72-latek aresztowany po dramatycznym wybuchu gazu w mieszkaniu byłej żony

Sąd zdecydował o aresztowaniu 72-letniego łodzianina, który we wrześniu doprowadził do eksplozji gazu w mieszkaniu należącym do jego byłej żony. Mężczyzna spędzi w areszcie co najmniej dwa miesiące, a za swoje działania może zostać skazany na karę do dziesięciu lat pozbawienia wolności.

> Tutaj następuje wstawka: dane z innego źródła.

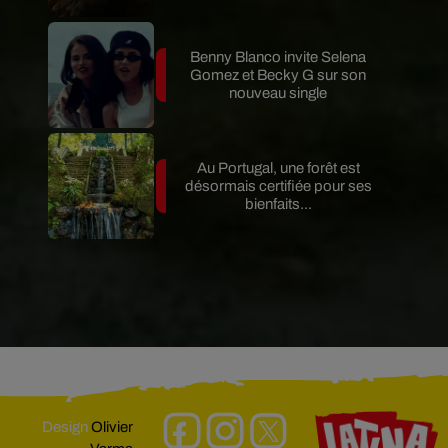
Benny Blanco invite Selena
Gomez et Becky G sur son
nouveau single
Au Portugal, une forêt est
désormais certifiée pour ses
bienfaits...
Design
Olivier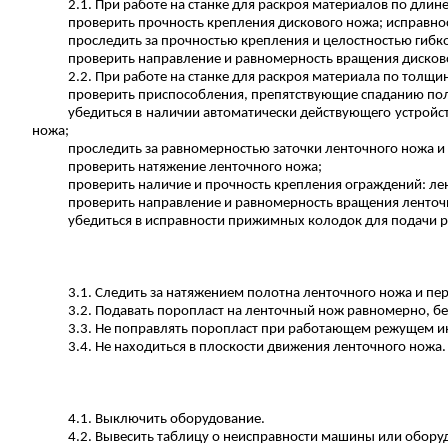
2.1. При работе на станке для раскроя материалов по длин
проверить прочность крепления дискового ножа; исправнос
проследить за прочностью крепления и целостностью гибк
проверить направление и равномерность вращения дисково
2.2. При работе на станке для раскроя материала по толщи
проверить приспособления, препятствующие спаданию пол
убедиться в наличии автоматически действующего устройс
ножа;
проследить за равномерностью заточки ленточного ножа и
проверить натяжение ленточного ножа;
проверить наличие и прочность крепления ограждений: лен
проверить направление и равномерность вращения ленточн
убедиться в исправности прижимных колодок для подачи 
3.1. Следить за натяжением полотна ленточного ножа и пе
3.2. Подавать поропласт на ленточный нож равномерно, 
3.3. Не поправлять поропласт при работающем режущем и
3.4. Не находиться в плоскости движения ленточного ножа.
4.1. Выключить оборудование.
4.2. Вывесить таблицу о неисправности машины или обору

Zniszczenia po wybuchu na Rodakowskiego

Pierwszego września ulica Rodakowskiego stała się miejscem dramatycznych wydarzeń. Celowe odkręcenie gazu przez 72-latka doprowadziło do potężnej eksplozji, która całkowicie zdemolowała mieszkanie. Siła wybuchu była tak znaczna, że przedmioty wyrzucone przez okna uszkodziły kilka pojazdów zaparkowanych pod budynkiem. Mieszkańcy okolicznych kamienic opisywali ogłuszający huk i panikę, która wybuchła tuż po zdarzeniu.

Motyw działania sprawcy

Jak ustalili śledczy, emeryt działał kierowany chęcią zemsty na byłej małżonce oraz ich synu. Podczas przesłuchania przyznał się do zarzucanych mu czynów, jednocześnie tłumacząc, że nie spodziewał się tak poważnych zniszczeń. Szczęśliwym zbiegiem okoliczności w chwili wybuchu w mieszkaniu nikogo nie było, co prawdopodobnie uratowało ludzkie życie.

Dodatkowe przewinienia

Funkcjonariusze zatrzymali mężczyznę w okolicy miejsca zdarzenia. Okazało się wówczas, że 72-latek znajdował się pod wpływem alkoholu i dodatkowo prowadził pojazd w tym stanie. Ten dodatkowy zarzut wpłynął na decyzję sądu o zastosowaniu środka zapobiegawczego w postaci tymczasowego aresztowania.

Prokuratura prowadzi dalsze czynności w sprawie, która pokazuje dramatyczne konsekwencje działań podejmowanych pod wpływem emocji i używek. Lokalne służby przypominają o konieczności zachowania rozwagi w sytuacjach konfliktowych oraz o dostępności profesjonalnej pomocy psychologicznej dla osób przeżywających trudne chwile.